P99 TTFT under load still has a tail. At concurrency 16 the median TTFT is 283 ms but the P99 is 1.62 s. At concurrency 32 the P99 is 3.17 s. This is substantially better than the dense run (which hit P99 of 7.45 s at concurrency 32), but the variance still grows with load. If interactive consistency matters more than aggregate throughput, cap at 16.
First-deploy cold start is expensive. torch.compile takes about 20 minutes on first run. Subsequent boots reuse the cache and reach /health 200 in roughly 2 minutes. Worth knowing if you spin instances up and down.
The takeaway
I came into the first benchmark expecting the H100 to be dramatically faster at everything. The first sweep, with the dense 27B, suggested it was only 1.4× faster on single-user generation, and I wrote that up. That conclusion was wrong, and the way it was wrong is instructive.

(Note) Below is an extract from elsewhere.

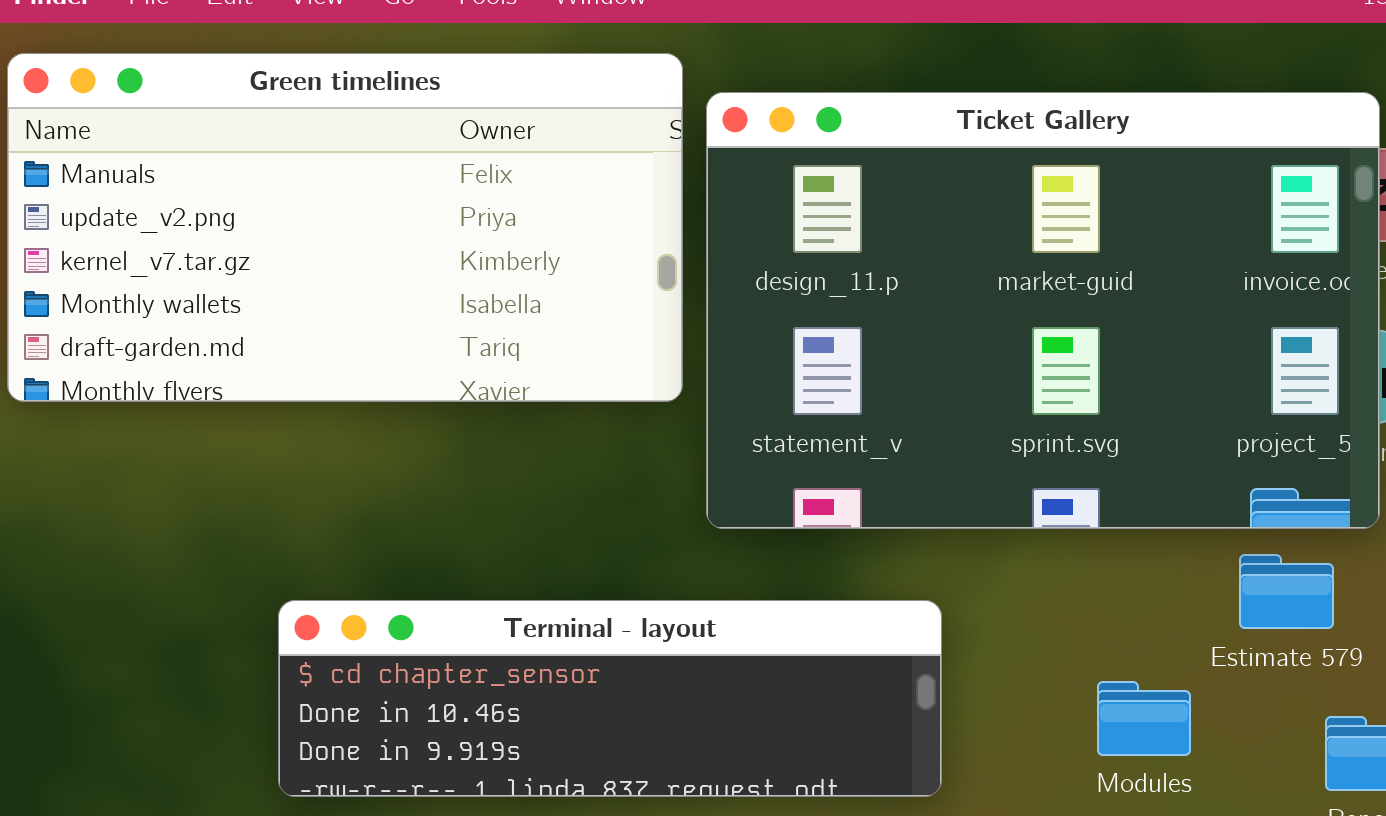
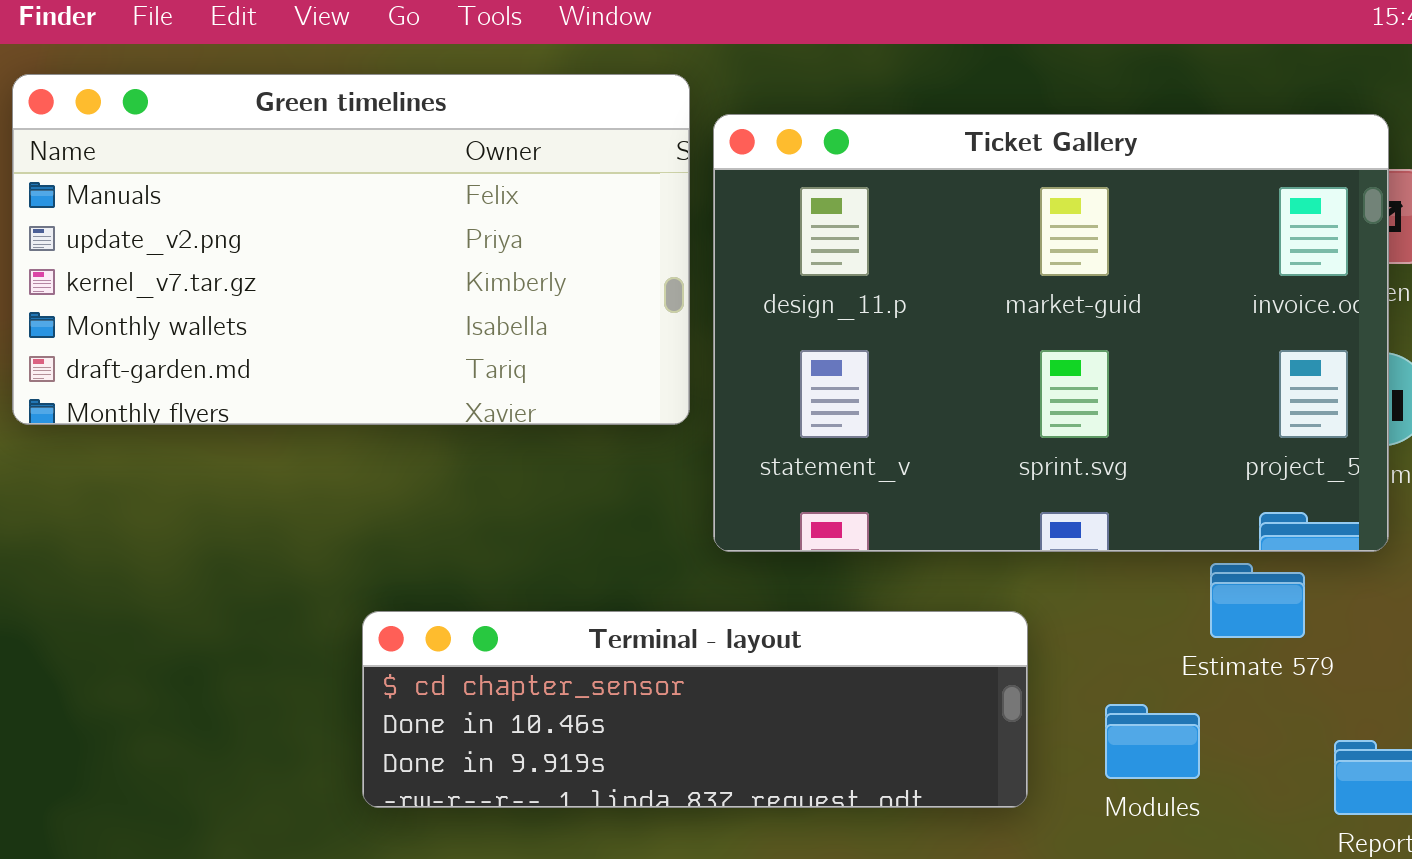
Estimate 579: [1239,554,1334,629] -> [1210,563,1305,638], moved
Terminal - layout: [278,600,942,797] -> [362,611,1028,808], moved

Comparing different-shape models across different hardware does not isolate the hardware. It tells you what your model choice is doing.
When both platforms run the same MoE variant with each platform's best decoding stack, the H100 is roughly 4.4× faster on single-user generation, roughly 8× faster on prefill, and roughly 24× more effective at concurrent serving. The architectural gap I described four days ago is real and bigger than I said. The 1.4× number should not have been the headline.
For our use at Trail Openers, the conclusion is sharper than before. Strix Halo on the desk for personal work, running MoE models that fit the bandwidth profile. A shared H100 in UpCloud's Helsinki data centre during business hours, serving the team's multi-agent backends with the sustainability footprint, EU data residency, and same-city latency we wanted. Same shape of answer as before, with a clearer view of how big the gap actually is when you compare like for like.
Benchmark details: vLLM 0.21.0. Dense 27B run (2026-06-01): max_model_len=8192, max_num_seqs=256, gpu_memory_utilization=0.9. MoE+MTP run (2026-06-05): max_num_seqs=128, gpu_memory_utilization=0.85, kv_cache_dtype=fp8, moe_backend=marlin, reasoning_parser=qwen3, speculative_config={"method":"mtp","num_speculative_tokens":2}. Both swept with vllm bench serve --dataset-name random --ignore-eos. Hardware: UpCloud H100 80GB SXM, single GPU, fi-hel2. Strix Halo numbers from my own BENCHMARKS.md, best of ROCm pr21344 / Vulkan RADV / ROCm 7.2.3 backends.